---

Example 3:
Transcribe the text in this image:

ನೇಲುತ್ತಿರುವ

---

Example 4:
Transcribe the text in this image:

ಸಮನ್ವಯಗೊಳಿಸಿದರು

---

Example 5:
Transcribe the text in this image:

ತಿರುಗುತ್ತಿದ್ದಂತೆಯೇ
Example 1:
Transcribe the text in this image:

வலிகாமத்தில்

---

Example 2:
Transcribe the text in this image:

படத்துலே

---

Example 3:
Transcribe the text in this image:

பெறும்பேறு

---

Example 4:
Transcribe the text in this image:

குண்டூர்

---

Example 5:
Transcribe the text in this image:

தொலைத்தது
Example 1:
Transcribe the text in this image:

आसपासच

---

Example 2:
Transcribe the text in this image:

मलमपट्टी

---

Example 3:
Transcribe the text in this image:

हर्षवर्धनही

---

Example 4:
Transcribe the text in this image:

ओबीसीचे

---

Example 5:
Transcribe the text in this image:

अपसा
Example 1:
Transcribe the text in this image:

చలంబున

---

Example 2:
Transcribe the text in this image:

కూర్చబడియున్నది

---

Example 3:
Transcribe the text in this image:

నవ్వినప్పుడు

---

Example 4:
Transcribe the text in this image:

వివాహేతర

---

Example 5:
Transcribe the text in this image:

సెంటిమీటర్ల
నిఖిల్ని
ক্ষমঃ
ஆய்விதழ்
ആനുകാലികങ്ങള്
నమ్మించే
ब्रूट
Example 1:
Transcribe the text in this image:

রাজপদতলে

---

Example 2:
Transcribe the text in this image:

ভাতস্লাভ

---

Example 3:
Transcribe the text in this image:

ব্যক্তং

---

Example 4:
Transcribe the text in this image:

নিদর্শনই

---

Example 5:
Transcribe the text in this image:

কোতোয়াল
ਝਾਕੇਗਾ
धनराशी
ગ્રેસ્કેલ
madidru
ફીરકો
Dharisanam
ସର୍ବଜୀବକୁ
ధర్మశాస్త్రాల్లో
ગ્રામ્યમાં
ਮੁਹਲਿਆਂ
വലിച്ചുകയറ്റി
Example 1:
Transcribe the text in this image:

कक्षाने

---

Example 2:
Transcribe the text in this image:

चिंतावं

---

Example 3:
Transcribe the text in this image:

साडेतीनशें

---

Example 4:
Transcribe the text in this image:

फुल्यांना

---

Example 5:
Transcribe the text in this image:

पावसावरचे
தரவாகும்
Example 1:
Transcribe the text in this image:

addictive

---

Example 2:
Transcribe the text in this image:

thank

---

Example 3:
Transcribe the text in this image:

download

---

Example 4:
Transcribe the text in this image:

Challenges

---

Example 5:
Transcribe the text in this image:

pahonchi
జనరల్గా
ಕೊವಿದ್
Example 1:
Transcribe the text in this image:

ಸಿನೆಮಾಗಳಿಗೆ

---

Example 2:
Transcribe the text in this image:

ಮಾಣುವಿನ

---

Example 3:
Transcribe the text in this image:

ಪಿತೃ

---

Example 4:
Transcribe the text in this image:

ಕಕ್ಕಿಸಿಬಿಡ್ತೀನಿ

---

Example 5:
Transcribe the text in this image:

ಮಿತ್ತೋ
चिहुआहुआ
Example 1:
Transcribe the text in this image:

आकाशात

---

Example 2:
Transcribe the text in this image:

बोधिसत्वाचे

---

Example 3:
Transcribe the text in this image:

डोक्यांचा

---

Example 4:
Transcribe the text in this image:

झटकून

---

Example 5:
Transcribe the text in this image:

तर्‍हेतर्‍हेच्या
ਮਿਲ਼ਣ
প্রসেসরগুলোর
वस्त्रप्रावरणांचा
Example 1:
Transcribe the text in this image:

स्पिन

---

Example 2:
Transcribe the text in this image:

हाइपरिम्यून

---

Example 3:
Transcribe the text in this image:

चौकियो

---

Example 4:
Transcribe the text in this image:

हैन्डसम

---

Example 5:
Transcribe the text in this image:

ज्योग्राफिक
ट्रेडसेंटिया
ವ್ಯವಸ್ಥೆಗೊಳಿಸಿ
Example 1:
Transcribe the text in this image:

:::::

Print all of the items above again, character for character, with nothing added, dropped, or changed.

Worked answer ▸
---

Example 3:
Transcribe the text in this image:

ನೇಲುತ್ತಿರುವ

---

Example 4:
Transcribe the text in this image:

ಸಮನ್ವಯಗೊಳಿಸಿದರು

---

Example 5:
Transcribe the text in this image:

ತಿರುಗುತ್ತಿದ್ದಂತೆಯೇ
Example 1:
Transcribe the text in this image:

வலிகாமத்தில்

---

Example 2:
Transcribe the text in this image:

படத்துலே

---

Example 3:
Transcribe the text in this image:

பெறும்பேறு

---

Example 4:
Transcribe the text in this image:

குண்டூர்

---

Example 5:
Transcribe the text in this image:

தொலைத்தது
Example 1:
Transcribe the text in this image:

आसपासच

---

Example 2:
Transcribe the text in this image:

मलमपट्टी

---

Example 3:
Transcribe the text in this image:

हर्षवर्धनही

---

Example 4:
Transcribe the text in this image:

ओबीसीचे

---

Example 5:
Transcribe the text in this image:

अपसा
Example 1:
Transcribe the text in this image:

చలంబున

---

Example 2:
Transcribe the text in this image:

కూర్చబడియున్నది

---

Example 3:
Transcribe the text in this image:

నవ్వినప్పుడు

---

Example 4:
Transcribe the text in this image:

వివాహేతర

---

Example 5:
Transcribe the text in this image:

సెంటిమీటర్ల
నిఖిల్ని
ক্ষমঃ
ஆய்விதழ்
ആനുകാലികങ്ങള്
నమ్మించే
ब्रूट
Example 1:
Transcribe the text in this image:

রাজপদতলে

---

Example 2:
Transcribe the text in this image:

ভাতস্লাভ

---

Example 3:
Transcribe the text in this image:

ব্যক্তং

---

Example 4:
Transcribe the text in this image:

নিদর্শনই

---

Example 5:
Transcribe the text in this image:

কোতোয়াল
ਝਾਕੇਗਾ
धनराशी
ગ્રેસ્કેલ
madidru
ફીરકો
Dharisanam
ସର୍ବଜୀବକୁ
ధర్మశాస్త్రాల్లో
ગ્રામ્યમાં
ਮੁਹਲਿਆਂ
വലിച്ചുകയറ്റി
Example 1:
Transcribe the text in this image:

कक्षाने

---

Example 2:
Transcribe the text in this image:

चिंतावं

---

Example 3:
Transcribe the text in this image:

साडेतीनशें

---

Example 4:
Transcribe the text in this image:

फुल्यांना

---

Example 5:
Transcribe the text in this image:

पावसावरचे
தரவாகும்
Example 1:
Transcribe the text in this image:

addictive

---

Example 2:
Transcribe the text in this image:

thank

---

Example 3:
Transcribe the text in this image:

download

---

Example 4:
Transcribe the text in this image:

Challenges

---

Example 5:
Transcribe the text in this image:

pahonchi
జనరల్గా
ಕೊವಿದ್
Example 1:
Transcribe the text in this image:

ಸಿನೆಮಾಗಳಿಗೆ

---

Example 2:
Transcribe the text in this image:

ಮಾಣುವಿನ

---

Example 3:
Transcribe the text in this image:

ಪಿತೃ

---

Example 4:
Transcribe the text in this image:

ಕಕ್ಕಿಸಿಬಿಡ್ತೀನಿ

---

Example 5:
Transcribe the text in this image:

ಮಿತ್ತೋ
चिहुआहुआ
Example 1:
Transcribe the text in this image:

आकाशात

---

Example 2:
Transcribe the text in this image:

बोधिसत्वाचे

---

Example 3:
Transcribe the text in this image:

डोक्यांचा

---

Example 4:
Transcribe the text in this image:

झटकून

---

Example 5:
Transcribe the text in this image:

तर्‍हेतर्‍हेच्या
ਮਿਲ਼ਣ
প্রসেসরগুলোর
वस्त्रप्रावरणांचा
Example 1:
Transcribe the text in this image:

स्पिन

---

Example 2:
Transcribe the text in this image:

हाइपरिम्यून

---

Example 3:
Transcribe the text in this image:

चौकियो

---

Example 4:
Transcribe the text in this image:

हैन्डसम

---

Example 5:
Transcribe the text in this image:

ज्योग्राफिक
ट्रेडसेंटिया
ವ್ಯವಸ್ಥೆಗೊಳಿಸಿ
Example 1:
Transcribe the text in this image:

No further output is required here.